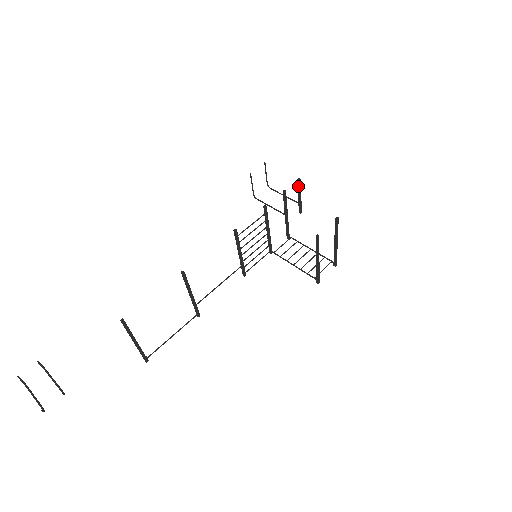
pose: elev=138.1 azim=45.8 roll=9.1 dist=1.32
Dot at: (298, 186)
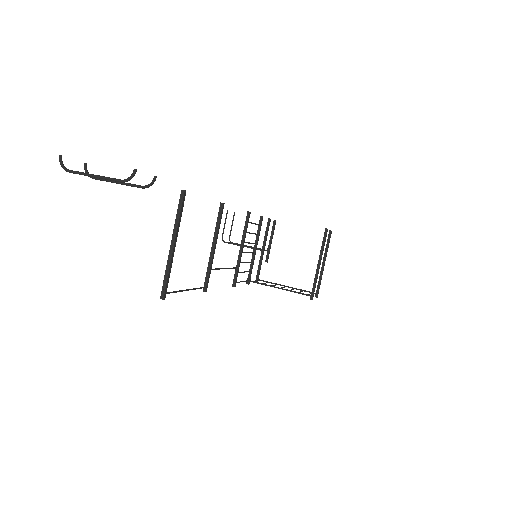
Dot at: (273, 228)
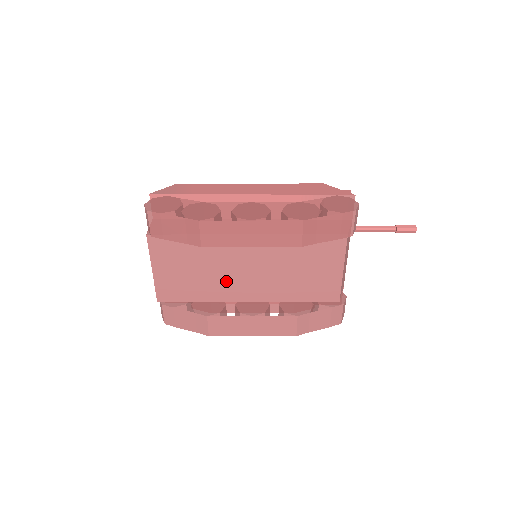
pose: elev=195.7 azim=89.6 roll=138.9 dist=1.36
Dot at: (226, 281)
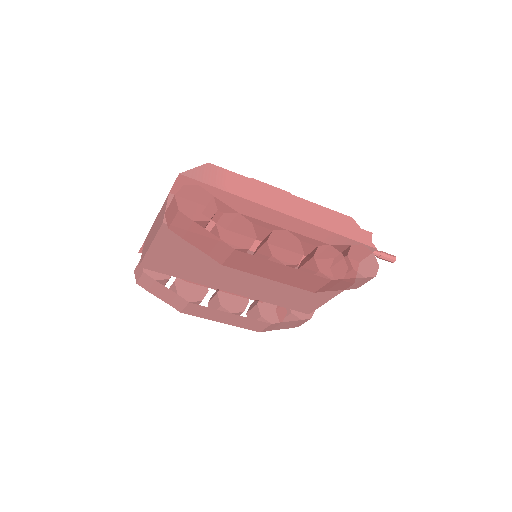
Dot at: (220, 275)
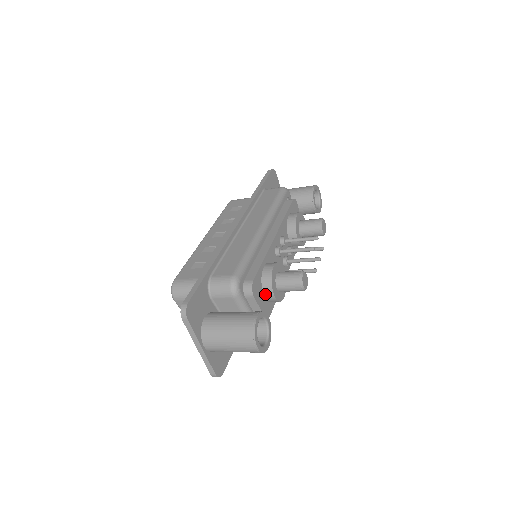
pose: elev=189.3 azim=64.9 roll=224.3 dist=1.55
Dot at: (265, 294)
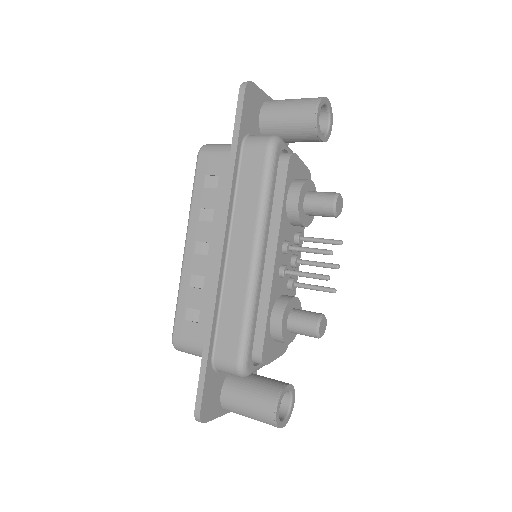
Dot at: (278, 341)
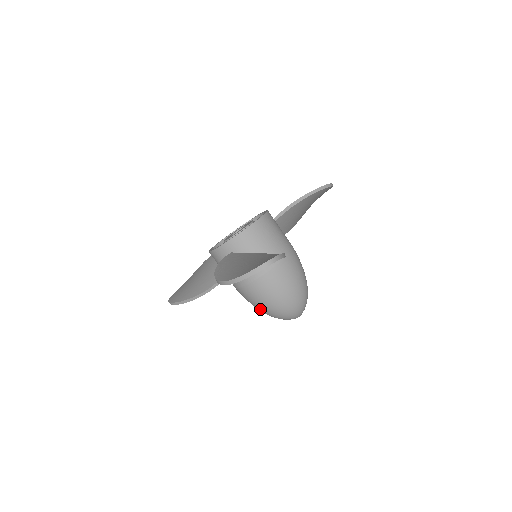
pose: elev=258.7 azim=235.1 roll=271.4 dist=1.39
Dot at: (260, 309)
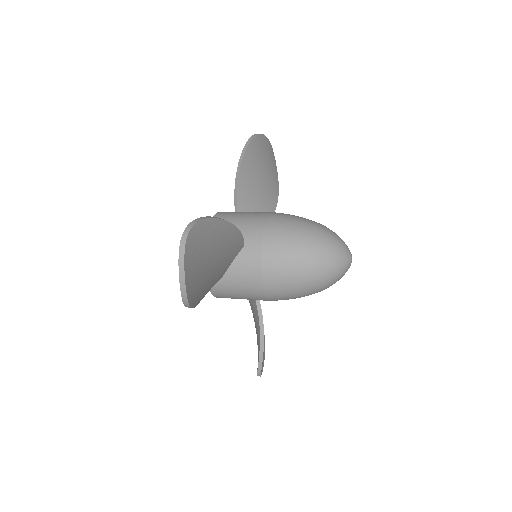
Dot at: (306, 293)
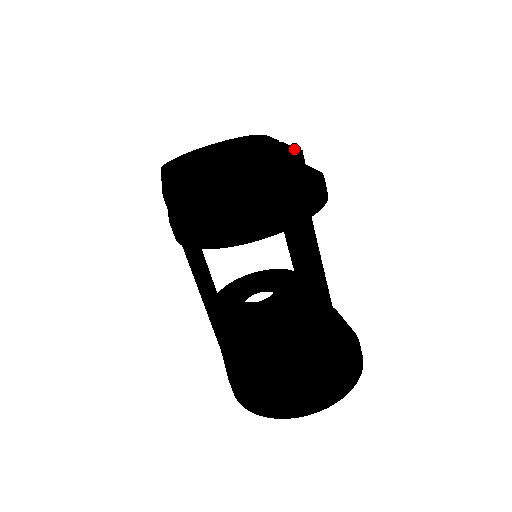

□ □ □ □ □

Rescale the entries above by writing out all their lines again, requests included, with every coordinate in the answers multiplied by 2.05 and rounded to the nearest whole number, halves rounding up. Keep all other numbers as they are, and leave the pictures out.

pose: elev=138.1 azim=45.8 roll=9.1 dist=1.32
Dot at: (298, 186)
Dot at: (560, 467)
pose: elev=195.7 azim=89.6 roll=138.9 dist=1.36
Dot at: (226, 281)
Dot at: (451, 564)
pose: elev=189.3 azim=64.9 roll=224.3 dist=1.55
Dot at: (265, 294)
Dot at: (570, 699)
pose: elev=258.7 azim=235.1 roll=271.4 dist=1.39
Dot at: (260, 309)
Dot at: (627, 601)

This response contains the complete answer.